The laptop's “bunny ears” are external Wi-Fi antennas that typically provide 5 decibels of gain, better than the internal ÔªøWi-Fi antenna in a garden-variety laptop. Most of that improvement comes from the fact that the OLPC's antennas are mounted vertically above the display lid, rather than inside it, as in most laptops.

Bletsas says his design will provide node-to-node connectivity over 600 meters. Over a flat area without buildings and with low radio noise, that connection can stretch to 1.2 km. Students can put their computers on the mesh network simply by flipping the antennas up. This turns on the Wi-Fi subsystem of the machine without waking the CPU, allowing the laptop to route packets while consuming just 350 milliwatts of power.

Bletsas says that in this router mode, a fully charged computer will run for 24 hours. As a side bonus, students are likely to learn something about mesh networks—if you fail to turn up your antennas or keep your laptop charged, two of your friends might not be able to chat through your node.

The mesh network feature lets students in the same classroom share a virtual whiteboard with a teacher, chat (okay, gossip) during class, or collaborate on assignments. If the school has a connection to the Internet via phone or satellite, a computer with essentially the same hardware as the laptop but with the addition of an Ethernet interface and a hard drive will act as a server for the school network and a router for Internet connections. The OLPC program expects to be able to produce the servers for €100, or about US $130.

Internet connectivity in the developing world is rare today, but the presence of so many Internet-capable computers in a school may spark administrators to invest in Internet connections. That's the hope, anyway.
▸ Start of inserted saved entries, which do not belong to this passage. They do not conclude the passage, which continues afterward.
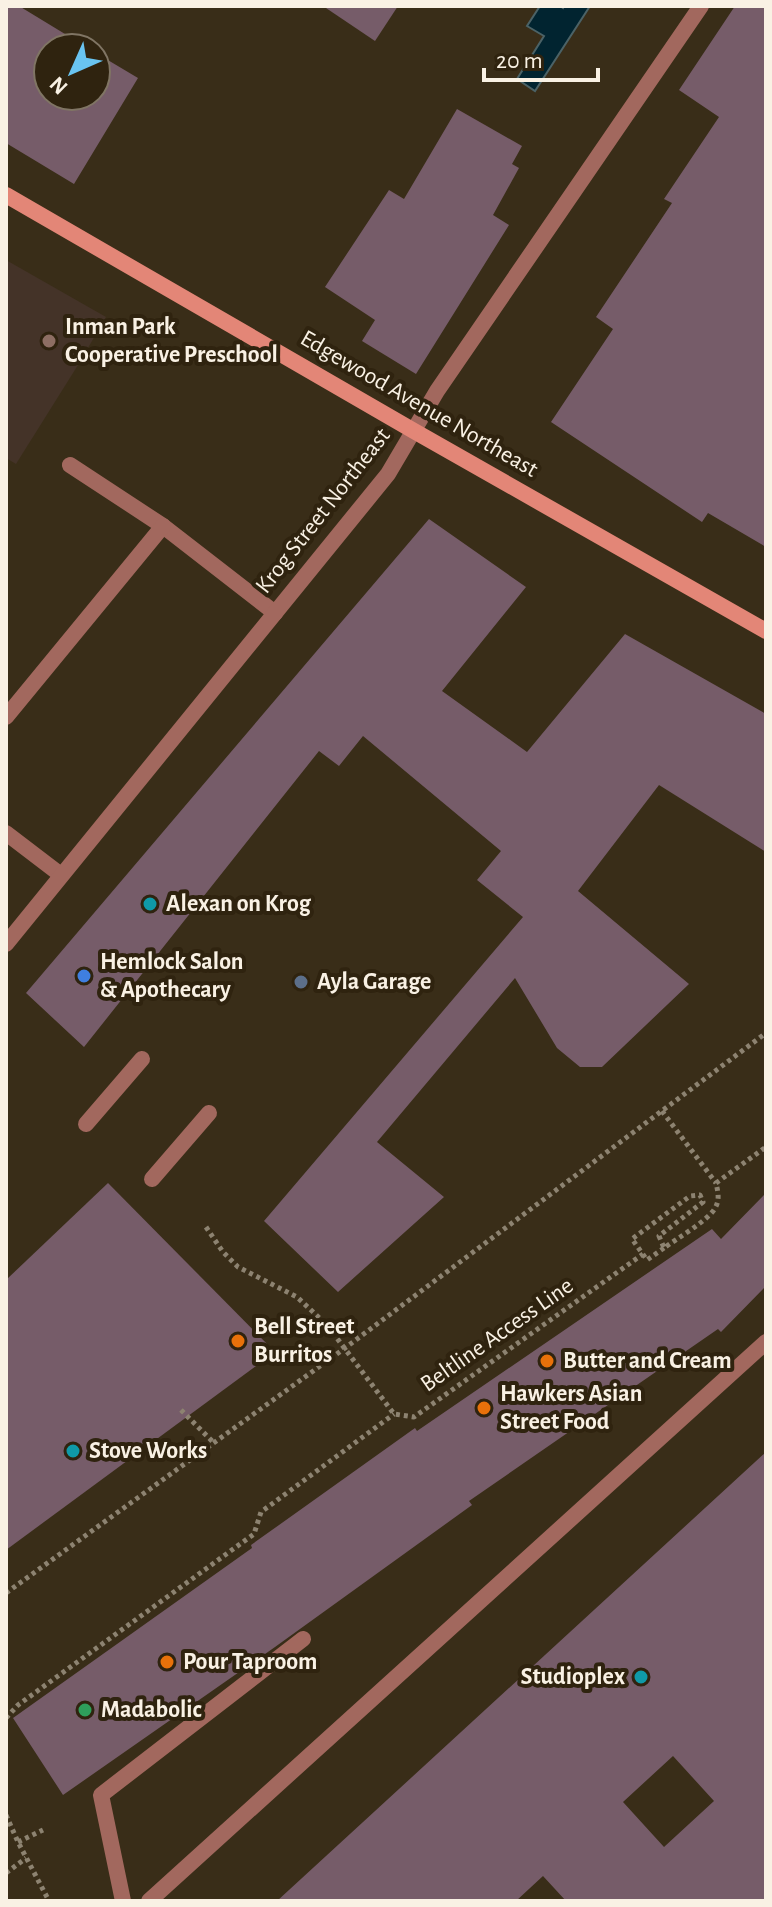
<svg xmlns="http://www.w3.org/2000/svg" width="772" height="1907" font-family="'Alegreya Sans',sans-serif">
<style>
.education{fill:#443328}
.water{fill:#012430;stroke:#4b6266;stroke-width:2}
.building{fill:#765c69;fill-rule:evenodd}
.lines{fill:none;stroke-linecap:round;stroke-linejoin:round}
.path{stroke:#8d8371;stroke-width:5;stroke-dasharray:4 4;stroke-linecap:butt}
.service{stroke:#a2685e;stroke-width:16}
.minor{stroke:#a2685e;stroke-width:16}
.secondary{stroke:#e38677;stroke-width:16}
.education-dot{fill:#8d6e63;stroke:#2f230f;stroke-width:3}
.culture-dot{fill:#0f9aa8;stroke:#2f230f;stroke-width:3}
.shop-dot{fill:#3f7fe0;stroke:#2f230f;stroke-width:3}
.service-dot{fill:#5c6f8a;stroke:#2f230f;stroke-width:3}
.food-dot{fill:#e8710a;stroke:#2f230f;stroke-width:3}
.leisure-dot{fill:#2e9e5b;stroke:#2f230f;stroke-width:3}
.labels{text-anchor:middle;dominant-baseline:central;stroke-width:8;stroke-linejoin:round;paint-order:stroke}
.poi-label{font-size:24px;font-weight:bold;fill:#f9f1e4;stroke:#2f230f;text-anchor:start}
.street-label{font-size:24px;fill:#f9f1e4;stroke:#2f230f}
</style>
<rect width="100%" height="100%" fill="#392d18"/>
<!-- education -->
<path class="education" d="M 6,260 L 106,317 L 78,365 L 16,464 L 6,458 Z"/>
<!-- water -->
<path class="water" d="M 540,6 L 560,6 L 563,8 L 564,6 L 590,6 L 535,91 L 517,79 L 544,36 L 527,26 Z"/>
<!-- building -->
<g class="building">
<path d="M 6,6 L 19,6 L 88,48 L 48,48 L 48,96 L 96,96 L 96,53 L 138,78 L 74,184 L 6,143 Z"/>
<path d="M 323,6 L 398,6 L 375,41 Z"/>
<path d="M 735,6 L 766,6 L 766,547 L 708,513 L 702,522 L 551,422 L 613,329 L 596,317 L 672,203 L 664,199 L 719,117 L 679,90 Z"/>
<path d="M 457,109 L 522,146 L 512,164 L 519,168 L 493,215 L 509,225 L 416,374 L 362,341 L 375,320 L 325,287 L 389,190 L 404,199 Z"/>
<path d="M 429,519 L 526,587 L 442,691 L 527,752 L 625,634 L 766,714 L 766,852 L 659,785 L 578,891 L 689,984 L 602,1067 L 580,1067 L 557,1048 L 515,978 L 377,1142 L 444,1197 L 338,1292 L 264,1221 L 523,917 L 477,880 L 501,851 L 363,736 L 339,766 L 319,751 L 84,1047 L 26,993 Z"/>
<path d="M 108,1183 L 275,1352 L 6,1550 L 6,1280 Z"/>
<path d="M 766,1193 L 766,1286 L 721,1332 L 718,1329 L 469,1501 L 472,1505 L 275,1647 L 63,1795 L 13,1718 L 252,1548 L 251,1545 L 415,1428 L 417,1431 L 712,1229 L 721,1239 Z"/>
<path d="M 766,1452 L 766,1901 L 566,1901 L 543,1876 L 516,1901 L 277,1901 ZM 673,1756 L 714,1801 L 664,1847 L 623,1802 Z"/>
</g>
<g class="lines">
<!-- path -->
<g class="path">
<path d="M 662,1111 L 716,1183"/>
<path d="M 206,1227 L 223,1252 L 238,1267 L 297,1297 L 327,1325 L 394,1414 L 414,1417 L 643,1254"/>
<path d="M 664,1248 L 647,1260 L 632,1239 L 690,1196 L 700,1195 L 703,1202 L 659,1236 L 664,1248 C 676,1239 709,1220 715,1208 C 720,1200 718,1192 716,1183 L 766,1147"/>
<path d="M 181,1410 L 214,1443"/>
<path d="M 6,1593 L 345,1348 L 766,1033"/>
<path d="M 6,1718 L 18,1705 L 254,1534 L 261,1512 L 394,1414"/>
<path d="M 6,1815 L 18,1842 L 49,1901"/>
<path d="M 18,1842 L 43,1830"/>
<path d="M 6,1873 L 26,1858"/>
</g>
<!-- service -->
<g class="service">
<path d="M 70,465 L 163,526 L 275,613"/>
<path d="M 6,717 L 163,526"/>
<path d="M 6,833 L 61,875"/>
<path d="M 86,1124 L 142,1059"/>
<path d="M 152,1179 L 209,1113"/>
<path d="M 123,1901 L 101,1795 L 303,1639"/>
<path d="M 149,1901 L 766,1342"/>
</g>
<!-- minor -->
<path class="minor" d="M 6,944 L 388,474 L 437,391 L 701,6"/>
<!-- secondary -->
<path class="secondary" d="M 6,195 L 414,431 L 766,631"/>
</g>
<!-- markers -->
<circle class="education-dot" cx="49" cy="341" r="8"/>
<g class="culture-dot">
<circle cx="150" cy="904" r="8"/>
<circle cx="73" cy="1451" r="8"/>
<circle cx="641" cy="1677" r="8"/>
</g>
<circle class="shop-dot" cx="84" cy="976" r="8"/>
<circle class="service-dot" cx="301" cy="982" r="8"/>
<g class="food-dot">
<circle cx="238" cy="1341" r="8"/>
<circle cx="547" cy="1361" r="8"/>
<circle cx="484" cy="1408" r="8"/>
<circle cx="167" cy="1662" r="8"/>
</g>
<circle class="leisure-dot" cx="85" cy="1710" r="8"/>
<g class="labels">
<!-- poi labels -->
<g class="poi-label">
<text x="65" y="327">Inman Park<tspan x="65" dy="28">Cooperative Preschool</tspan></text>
<text x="166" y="904">Alexan on Krog</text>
<text x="100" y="962">Hemlock Salon<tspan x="100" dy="28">&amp; Apothecary</tspan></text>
<text x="317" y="982">Ayla Garage</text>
<text x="254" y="1327">Bell Street<tspan x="254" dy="28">Burritos</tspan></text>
<text x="563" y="1361">Butter and Cream</text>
<text x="500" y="1394">Hawkers Asian<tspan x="500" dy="28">Street Food</tspan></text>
<text x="89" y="1451">Stove Works</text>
<text x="183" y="1662">Pour Taproom</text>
<text x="625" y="1677" text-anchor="end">Studioplex</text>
<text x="101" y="1710">Madabolic</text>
</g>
<!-- street labels -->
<g class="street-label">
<text transform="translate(419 404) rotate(30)">Edgewood Avenue Northeast</text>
<text transform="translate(323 511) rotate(-52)">Krog Street Northeast</text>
<text transform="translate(497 1335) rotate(-35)">Beltline Access Line</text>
</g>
</g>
<!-- border -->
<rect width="772" height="1907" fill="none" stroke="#f9f1e4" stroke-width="16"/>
<!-- north arrow -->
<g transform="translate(72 72) rotate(225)"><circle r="38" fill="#2f230f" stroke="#807564" stroke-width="2"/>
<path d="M0-6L14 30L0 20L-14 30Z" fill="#69c4f1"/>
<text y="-12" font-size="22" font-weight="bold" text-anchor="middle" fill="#f9f1e4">N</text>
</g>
<!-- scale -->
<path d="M484 68v12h114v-12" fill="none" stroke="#f9f1e4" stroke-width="4"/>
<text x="496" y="68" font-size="24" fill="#f9f1e4" stroke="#2f230f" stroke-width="6" paint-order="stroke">20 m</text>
</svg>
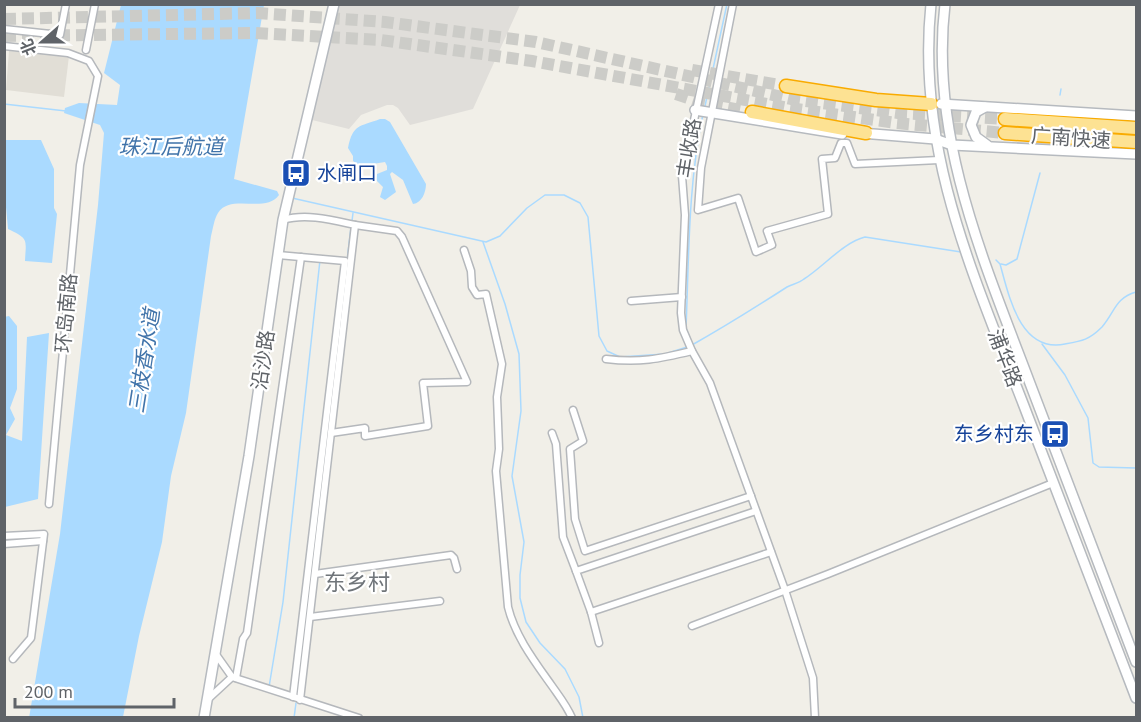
<svg xmlns="http://www.w3.org/2000/svg" width="1141" height="722" viewBox="0 0 1141 722" font-family="'PT Sans','Noto Sans SC',sans-serif">
<style>
.industrial{fill:#e0deda}
.education{fill:#e1ded6}
.water{fill:#aadaff}
.lines{fill:none;stroke-linecap:round;stroke-linejoin:round}
.stream{stroke:#aadaff;stroke-width:1.5}
.highway-tunnel{stroke:#ccccc8;stroke-width:12;stroke-dasharray:12 6;stroke-linecap:butt}
.street-casing{stroke:#b5b8bc;stroke-width:9}
.secondary-casing{stroke:#b6babf;stroke-width:12}
.highway-casing{stroke:#f9ab00;stroke-width:15}
.street{stroke:#fff;stroke-width:6}
.secondary{stroke:#fff;stroke-width:9}
.highway{stroke:#fde293;stroke-width:12}
.labels{text-anchor:middle;dominant-baseline:central;stroke-width:4.5;stroke-linejoin:round;paint-order:stroke}
.street-label{font-size:20px;fill:#5f6368;stroke:#fff}
.transit-label{font-size:20px;fill:#164399;stroke:#fff;text-anchor:start}
.water-label{font-size:21px;font-style:italic;fill:#4174aa;stroke:#fff}
.quarter-label{font-size:22px;fill:#70757a;stroke:#fff}
</style>
<rect width="100%" height="100%" fill="#f1efe8"/>
<path class="industrial" d="M334,5H520L473,109L410,125L398,108L393,105H387L361,115L349,129L308,119Z"/>
<path class="education" d="M9,51L69,56L64,97L6,90Z"/>
<g class="water">
<path d="M121,5H264L234,179L277,191L279,195C266,214 230,193 218,213C214,219 213,229 211,236L186,413L171,476L162,542L139,636L123,717L29,718L60,534L98,205L104,133L100,125L64,113L65,108L79,103L117,105L120,85L104,73Z"/>
<path d="M380,119H385L390,122L426,184C426,192 422,203 413,204L403,180L392,172L390,174L396,192L385,200L380,197L383,187L376,180L377,174L387,170V166L385,162L360,166L353,161V156L348,148C353,124 359,127 380,119Z"/>
<path d="M5,140H41L54,169V208L57,214L52,263L25,261C26,239 29,239 8,229L4,185Z"/>
<path d="M9,316L17,326V389L10,408L15,419L6,435L22,441L27,337L49,333L38,499L5,507L4,317Z"/>
</g>
<g class="lines">
<g class="stream">
<path d="M1060,95L1061,89"/>
<path d="M4,104L66,111"/>
<path d="M705,106L727,4"/>
<path d="M292,198L486,242L500,236L527,208L545,195H564L580,203L588,217L599,336L607,351L620,357L665,354L687,347"/>
<path d="M352,221L353,213"/>
<path d="M483,242L505,304L519,354L521,411L512,476L524,542L520,575V598L526,622L540,643L565,669L579,697L583,718"/>
<path d="M996,260L1000,264C1009,296 1020,353 1065,344C1082,341 1089,340 1102,327C1115,312 1115,298 1136,292"/>
<path d="M347,261L351,227"/>
<path d="M1001,264L1006,265L1017,259L1040,173"/>
<path d="M691,341L686,328C689,257 688,184 703,114"/>
<path d="M1042,344L1065,375L1088,418L1093,463L1099,467L1136,468"/>
<path d="M692,345C724,327 756,307 787,287C793,284 799,283 804,279C823,267 844,242 865,237L961,252"/>
<path d="M269,687L283,602L320,260"/>
<path d="M297,694L320,492"/>
<path d="M294,718L296,703"/>
</g>
<g class="highway-tunnel">
<path d="M4,19L257,13L385,22L536,42L791,99L898,113L1005,119"/>
<path d="M4,36L255,33L381,40L532,61L789,108L896,123L1005,133"/>
<path d="M692,70L786,86"/>
<path d="M676,94L703,103L752,112"/>
</g>
<g class="street-casing">
<g id="street">
<path d="M719,4L682,176L685,215L681,313L683,330L692,351L710,383L785,590L813,678L815,718"/>
<path d="M733,4L701,168L698,210L738,198L756,252L772,245L767,231L828,214L822,159L835,158L841,143H847L855,164L939,160"/>
<path d="M4,29L60,35L66,4"/>
<path d="M4,46L68,53L89,61L98,76L80,165L49,504"/>
<path d="M86,50L95,4"/>
<path d="M283,220C306,213 332,220 355,225L300,700"/>
<path d="M464,250L471,271L472,287L477,295L486,294L502,364L497,397L499,449L496,471L508,607C515,636 535,662 552,686C559,696 567,706 572,718"/>
<path d="M278,255L345,261L293,697"/>
<path d="M631,301L682,297"/>
<path d="M606,359C639,363 659,359 692,351"/>
<path d="M573,410L583,441L570,449L575,519L585,551L751,496"/>
<path d="M331,433L365,428V436L428,426L423,383L467,382L402,237L397,231L355,225"/>
<path d="M552,433L556,444L563,537L576,571"/>
<path d="M4,536L44,534L31,638L13,659"/>
<path d="M4,544L43,541"/>
<path d="M315,574L451,555L454,558L457,569"/>
<path d="M591,612L771,552"/>
<path d="M310,617L440,601"/>
<path d="M692,626L828,574L1053,483"/>
<path d="M599,643L591,612L576,571L756,511"/>
<path d="M215,653L232,677L359,718"/>
<path d="M236,678L243,639L247,633L301,257"/>
<path d="M206,701L232,677"/>
</g>
</g>
<g class="secondary-casing">
<g id="secondary">
<path d="M931,4C916,150 973,274 1024,406C1061,504 1099,601 1136,698"/>
<path d="M945,4C929,138 985,264 1031,386C1066,478 1101,570 1136,662"/>
<path d="M941,104L1136,116"/>
<path d="M985,107L976,112L971,125L976,137L987,145"/>
<path d="M695,110L842,134"/>
<path d="M861,133L935,139L952,145L1136,154"/>
<path d="M204,718L249,456L283,220L334,4"/>
</g>
</g>
<g class="highway-casing">
<g id="highway">
<path d="M786,86L876,100L931,104"/>
<path d="M752,112L866,133"/>
<path d="M1005,119L1136,128"/>
<path d="M1005,133L1136,142"/>
</g>
</g>
<use href="#street" class="street"/>
<use href="#secondary" class="secondary"/>
<use href="#highway" class="highway"/>
</g>
<defs>
<g id="bus-square" transform="scale(1.5)"><rect x="-9" y="-9" width="18" height="18" rx="4" fill="#1a4fb4" stroke="#fff"/><path d="M-5-6H5V4H4V6H2V4H-2V6H-4V4H-5ZM-3.5-4V0h7V-4ZM-3.5 1.2v1.5H-2V1.2ZM2 1.2v1.5H3.5V1.2Z" fill="#fff"/></g>
</defs>
<g fill-rule="evenodd">
<use href="#bus-square" x="296" y="173"/>
<use href="#bus-square" x="1055" y="434"/>
</g>
<g class="labels">
<g class="street-label">
<text transform="translate(1071 138) rotate(4)">广南快速</text>
<text transform="translate(689 148) rotate(-81)">丰收路</text>
<text transform="translate(66 313) rotate(-85)">环岛南路</text>
<text transform="translate(1005 358) rotate(69)">浦华路</text>
<text transform="translate(263 360) rotate(-82)">沿沙路</text>
</g>
<g class="transit-label">
<text x="317" y="173">水闸口</text>
<text x="1034" y="434" text-anchor="end">东乡村东</text>
</g>
<g class="water-label">
<text x="171" y="146">珠江后航道</text>
<text transform="translate(144 361) rotate(-81)">三枝香水道</text>
</g>
<g class="quarter-label">
<text x="357" y="582">东乡村</text>
</g>
</g>
<rect width="1141" height="722" fill="none" stroke="#5f6368" stroke-width="12"/>
<g transform="translate(42 42) rotate(249)" stroke="#ffffff" stroke-width="4.5" paint-order="stroke">
<path d="M0-4.5L10 22L0 15L-10 22Z" fill="#5f6368"/>
<text y="-9" font-size="16" font-weight="bold" text-anchor="middle" fill="#5f6368">北</text>
</g>
<path d="M15 698v9h159v-9" fill="none" stroke="#5f6368" stroke-width="3"/>
<text x="24" y="698" font-size="18" fill="#5f6368" stroke="#ffffff" stroke-width="4.5" paint-order="stroke">200 m</text>
</svg>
And Bletsas says his team is doing everything it can to make that a reality, including negotiating for low-cost Internet connections for the schools in an entire country, and developing school servers with solar-powered repeaters.

The final key piece of computing hardware is the 512 MB of flash memory, costing as much as $20. “This is one place the designers clearly made a compromise to get the total component cost down,” says Ethan Zuckerman, a research fellow at the Berkman Center for Internet and Society at Harvard Law School. “The device would be more useful with 1 gigabyte of memory, but that would have cost an extra $20.”